Apart from their names and the fact that Dr Stone’s four year old daughter died after an accident in the school playground, we know virtually nothing about the two protagonists, and yet it’s impossible not to invest completely in them. Much of the credit has to go to the performances which are fantastic, Sandra Bullock, who is often typecast in rom-coms as the unlucky in love career woman, is a genius casting choice, but something about the incredible visuals and the way Cuaron builds edge-of-your-seat tension from the start makes you feel as if you’re up there with them, stranded in space. The complete isolation paired with beautiful visuals detailing the expanse of space makes you feel tiny and you can’t help but empathise with Stone as she struggles against the odds to get home.
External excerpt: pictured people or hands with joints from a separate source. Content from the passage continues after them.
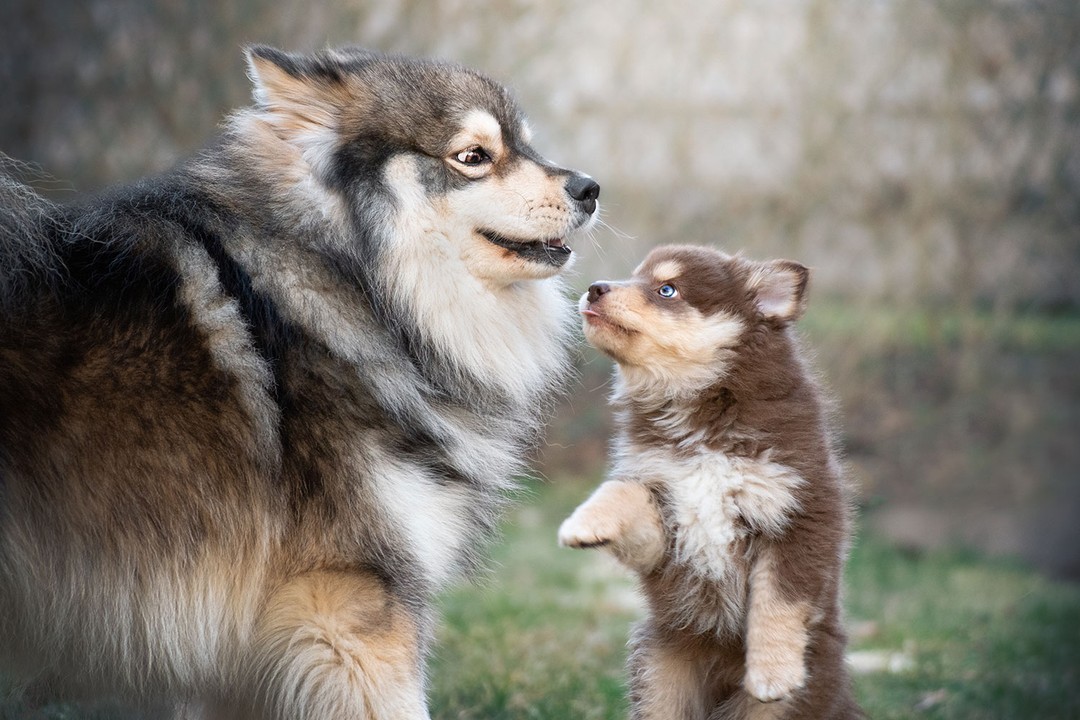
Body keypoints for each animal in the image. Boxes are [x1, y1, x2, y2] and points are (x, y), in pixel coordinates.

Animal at [561, 246, 864, 720]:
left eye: (667, 289)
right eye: (636, 276)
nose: (595, 288)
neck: (701, 425)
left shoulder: (802, 513)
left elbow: (778, 599)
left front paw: (772, 672)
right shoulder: (665, 513)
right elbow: (623, 490)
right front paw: (585, 521)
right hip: (659, 675)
For a film that’s completely reliant on detailed visual effects, Gravity doesn’t faff around; it’s only 91 minutes, which by todays standards is quite a short feature, there are no ridiculously outlandish 3D effects and for the most part there’s only one character. The lack of faff is a huge relief and despite the heavy emphasis on visual effects it doesn’t feel unnecessary or over the top at all, while Pacific Rim (another very visually striking film of 2013) was over the top in parts and it felt like Guillermo Del Toro had been let loose with a new toy and wanted to play with all the settings at once, Gravity is very carefully and tastefully thought out with amazing but not unnecessarily OTT visuals.
Definitely a film to be seen in the cinema, and possibly one to never watch on DVD ever, Gravity is a fine example of how amazing technology is these days but sadly is nothing without said technology. It remains to be seen, but my guess is that Gravity on a home TV screen is likely to be a total let down. Watch it while you still can!